__Work to complete__.
Can you give these lines again with every "scientific name" renamed to "binomial name", keeping everything else unchanged and leaving out the pictures?

:: Data for this exercise

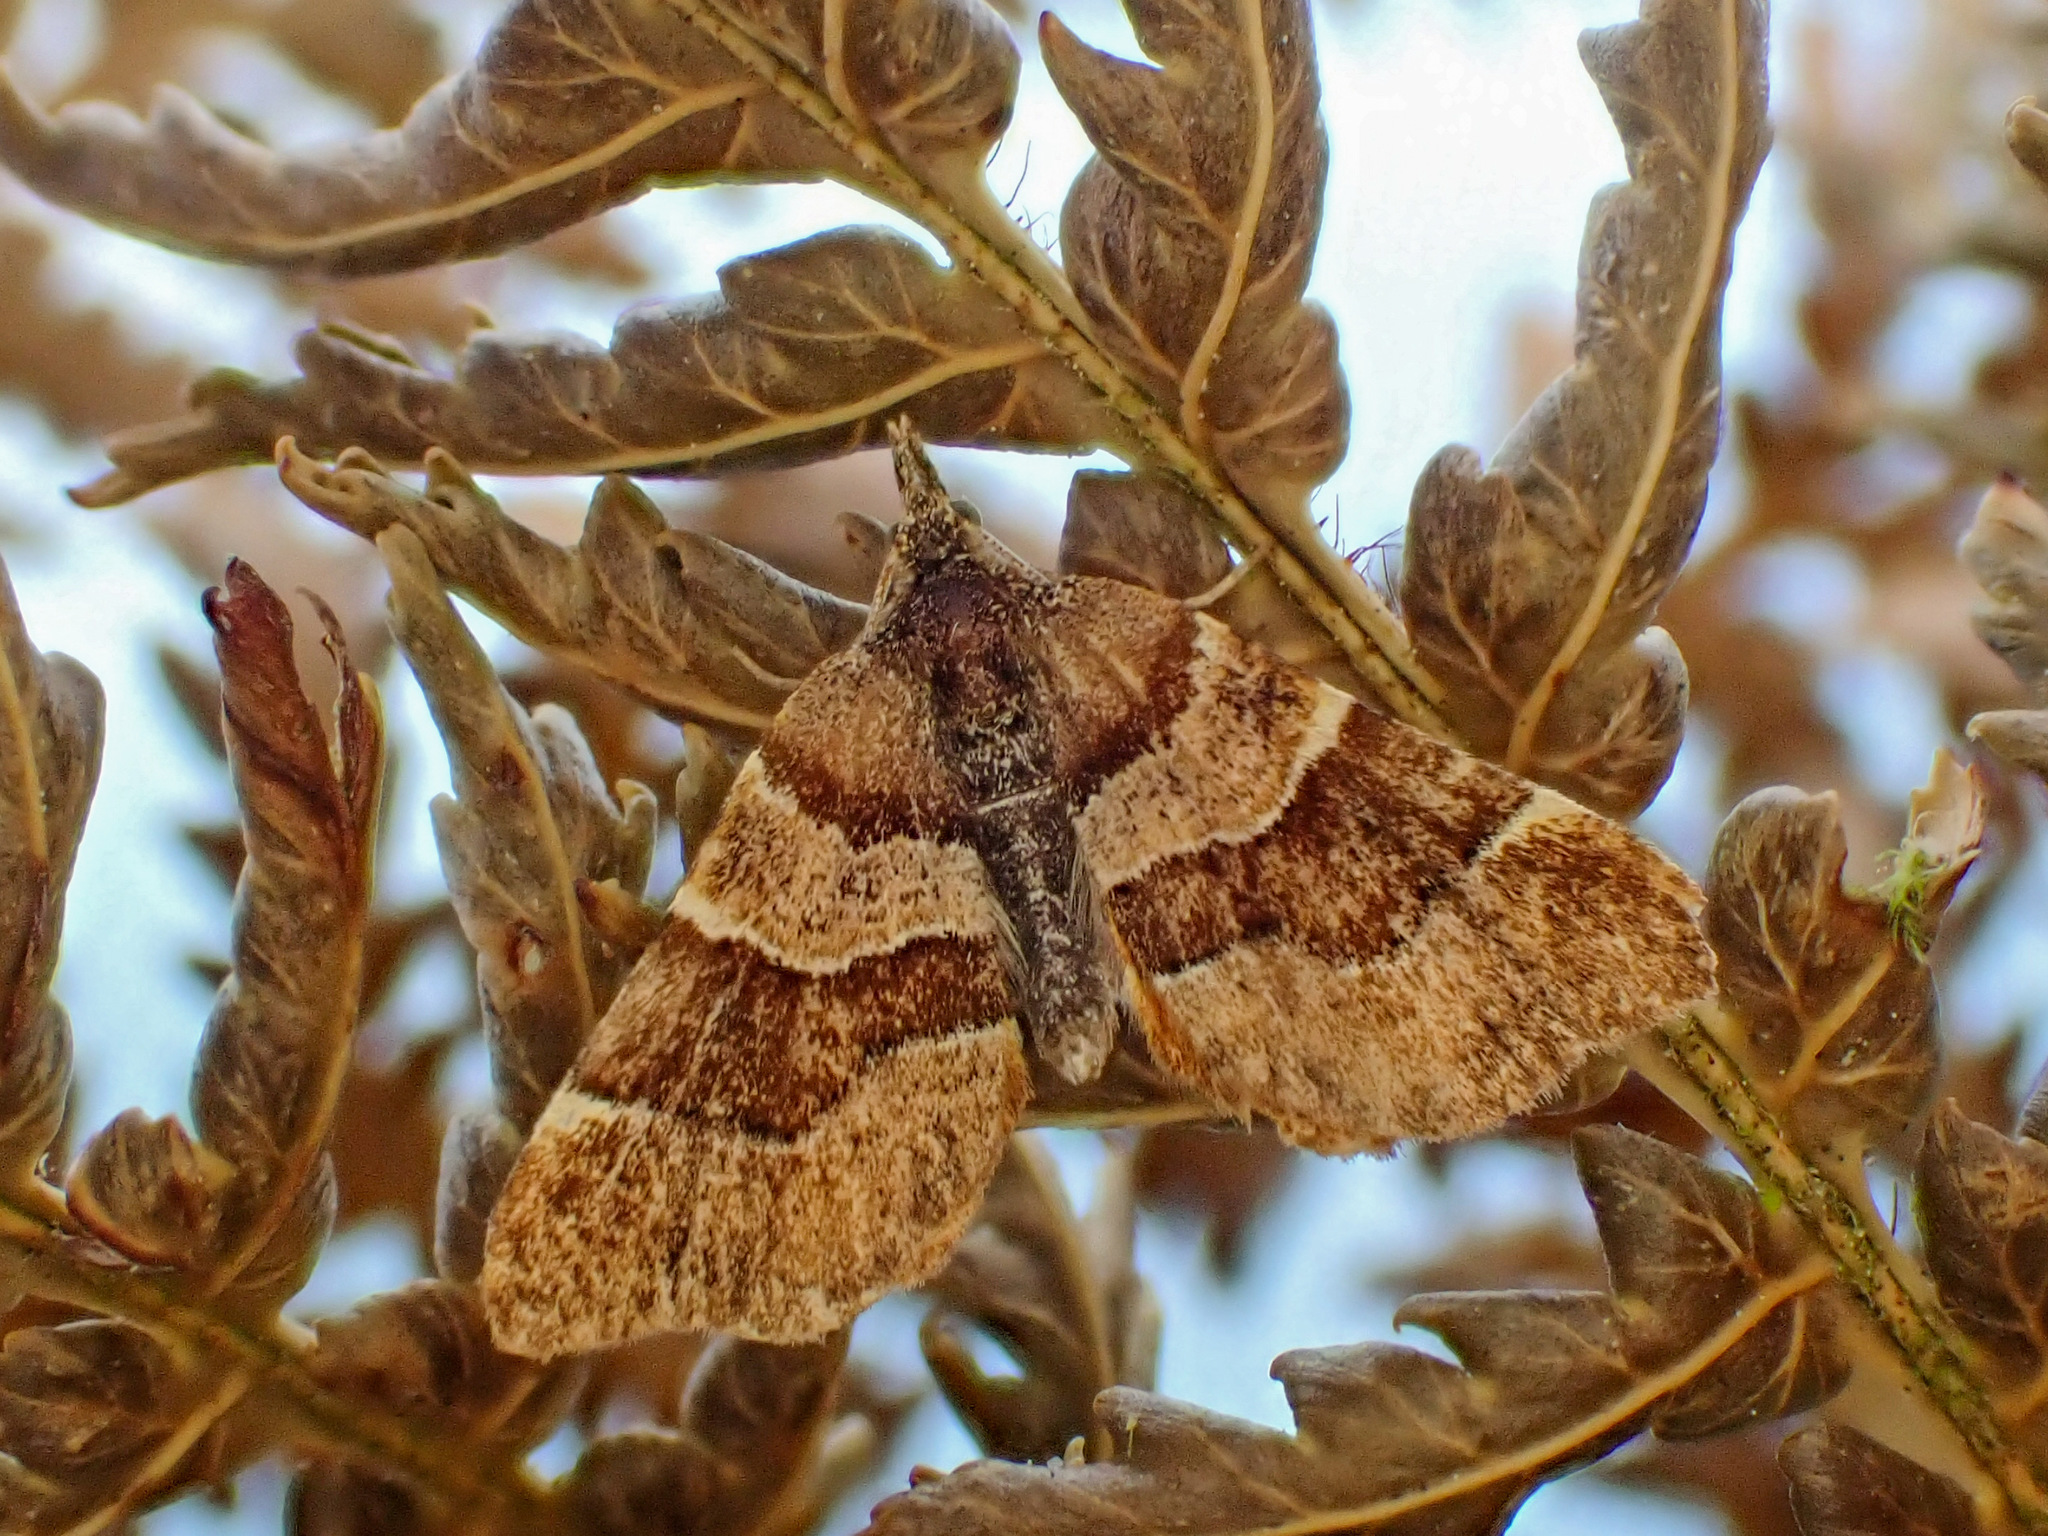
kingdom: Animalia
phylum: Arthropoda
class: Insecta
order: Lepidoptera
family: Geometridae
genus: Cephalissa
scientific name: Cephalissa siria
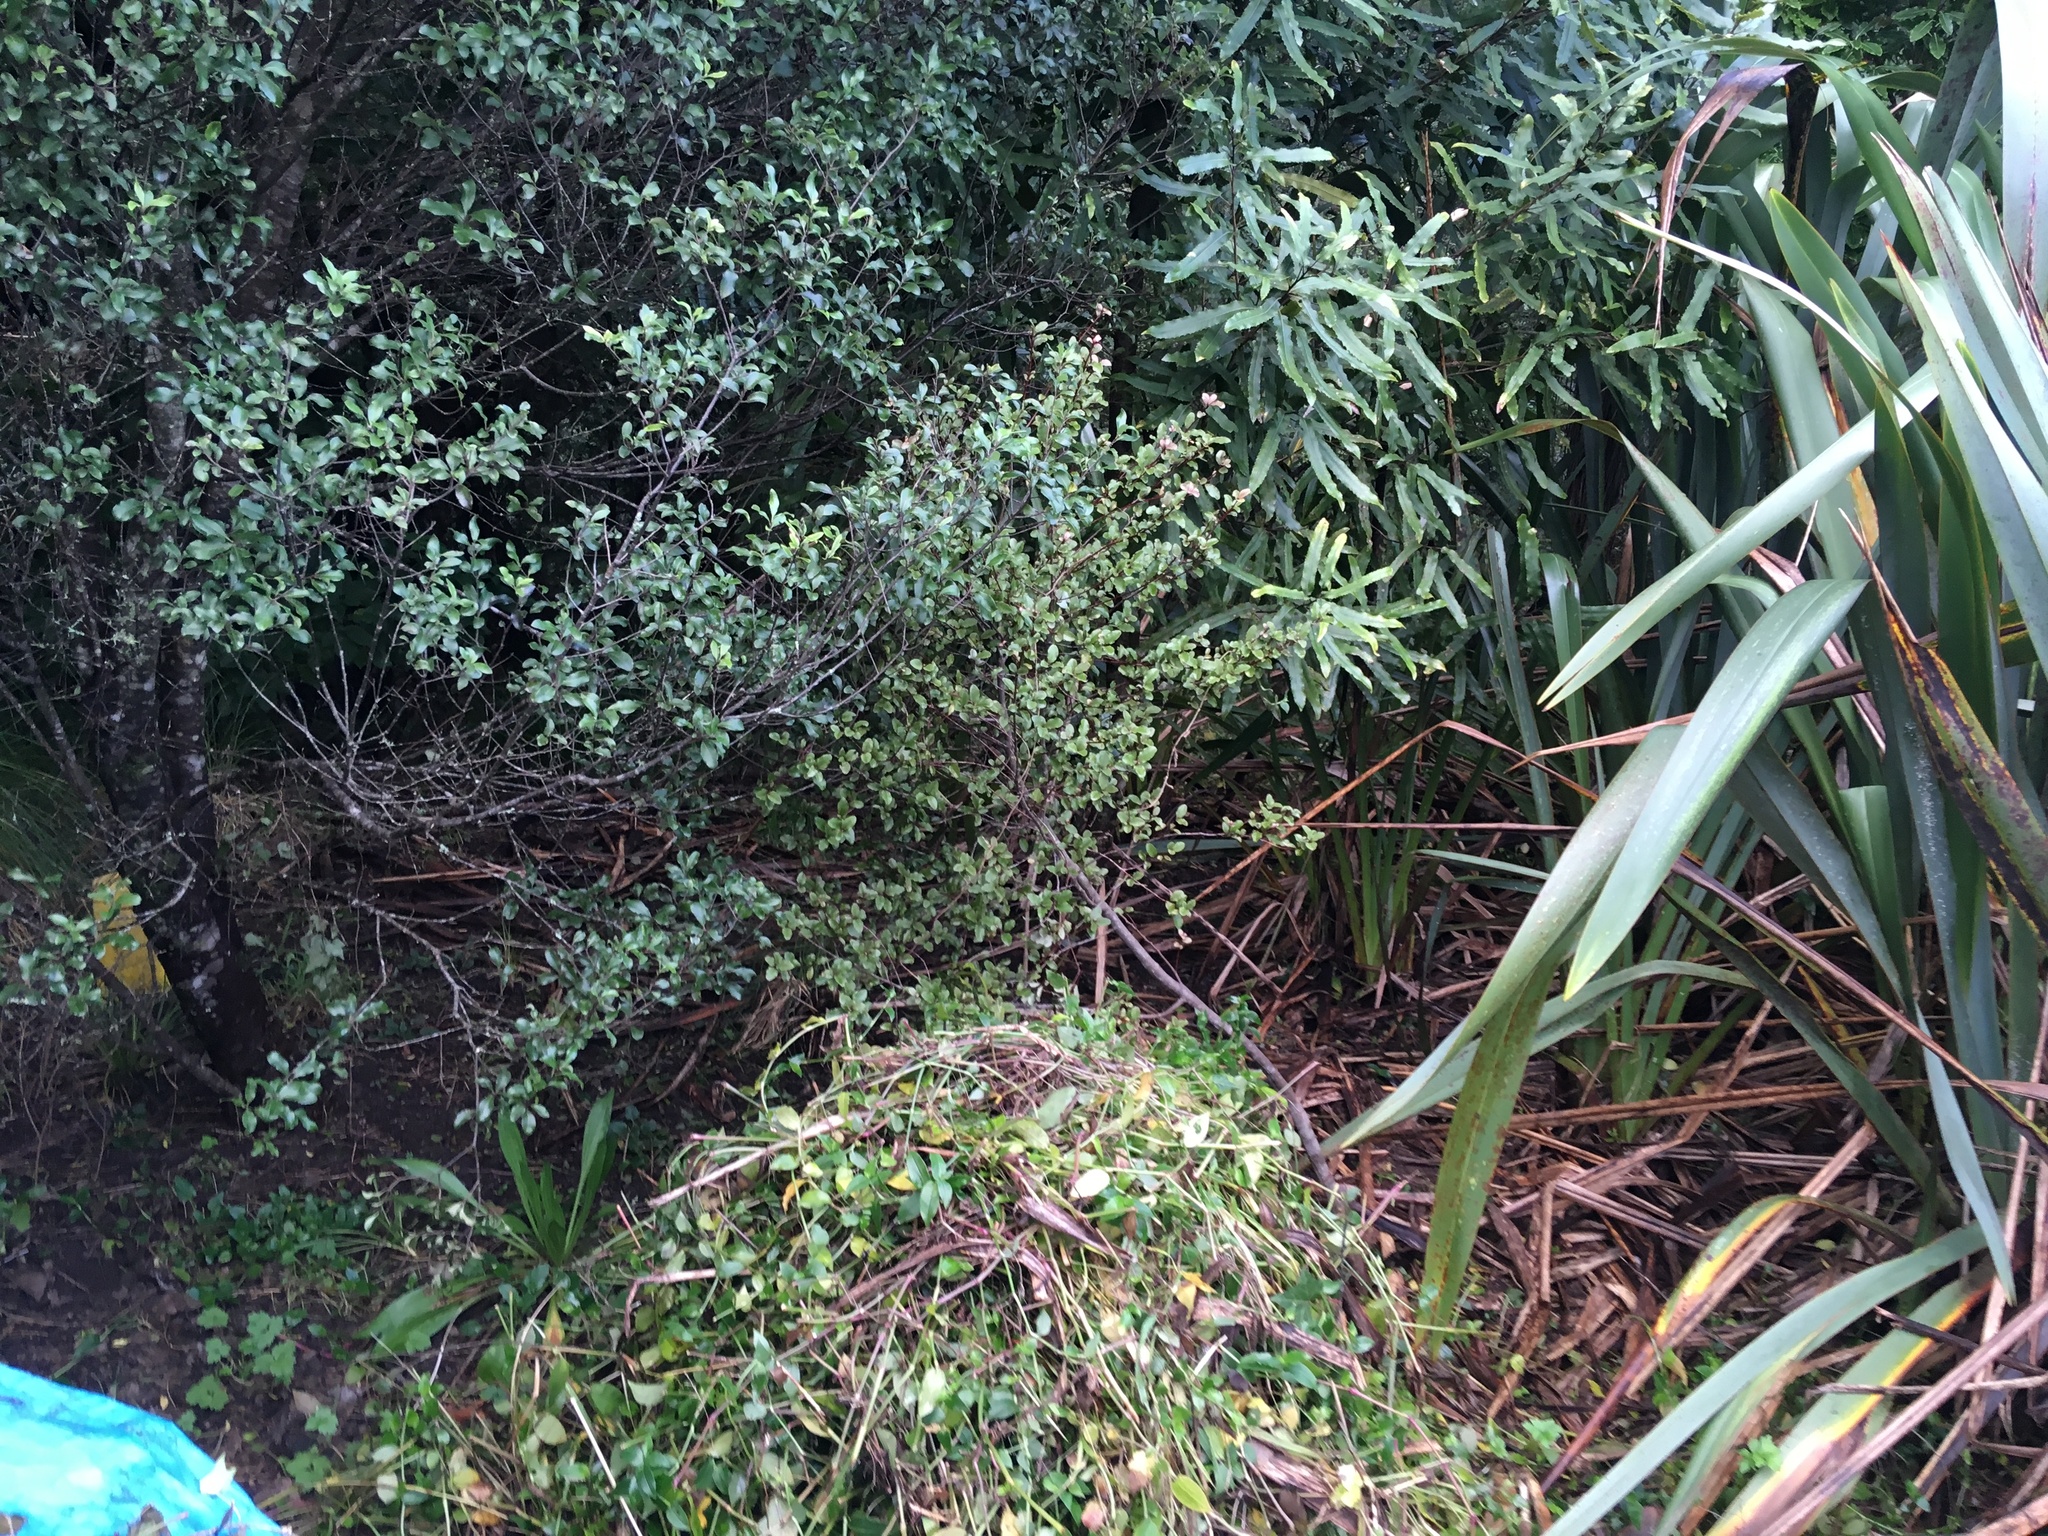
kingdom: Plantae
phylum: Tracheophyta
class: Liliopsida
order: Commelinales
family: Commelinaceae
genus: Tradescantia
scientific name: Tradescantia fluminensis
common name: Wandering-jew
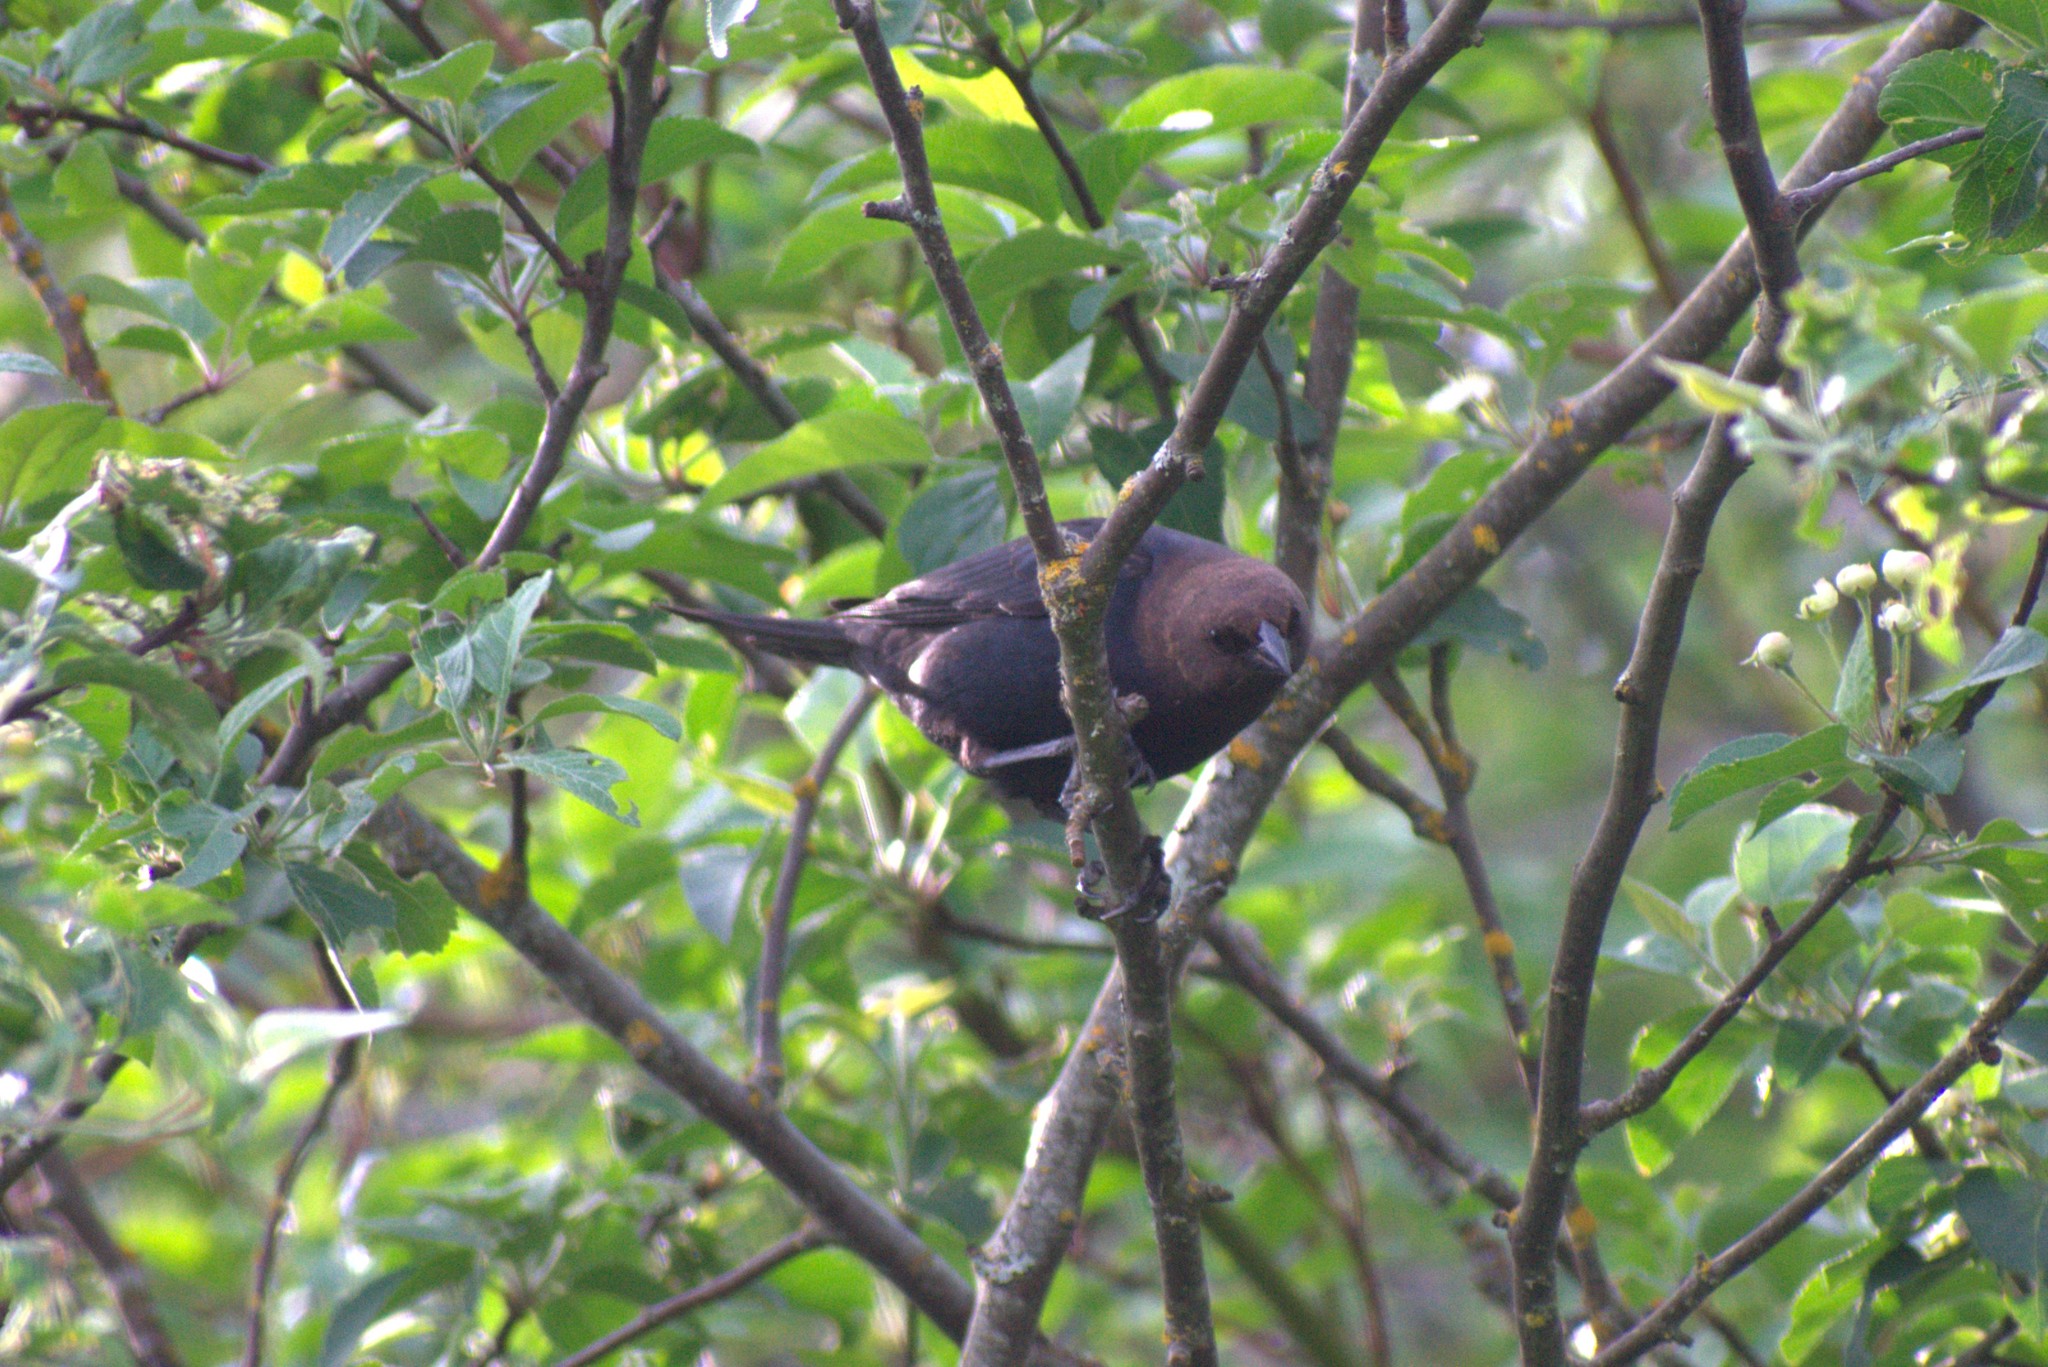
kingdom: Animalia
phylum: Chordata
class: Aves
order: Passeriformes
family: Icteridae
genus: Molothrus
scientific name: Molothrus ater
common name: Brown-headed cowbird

::::

__Reply to the task__.
kingdom: Animalia
phylum: Arthropoda
class: Insecta
order: Lepidoptera
family: Geometridae
genus: Cephalissa
binomial name: Cephalissa siria
kingdom: Plantae
phylum: Tracheophyta
class: Liliopsida
order: Commelinales
family: Commelinaceae
genus: Tradescantia
binomial name: Tradescantia fluminensis
common name: Wandering-jew
kingdom: Animalia
phylum: Chordata
class: Aves
order: Passeriformes
family: Icteridae
genus: Molothrus
binomial name: Molothrus ater
common name: Brown-headed cowbird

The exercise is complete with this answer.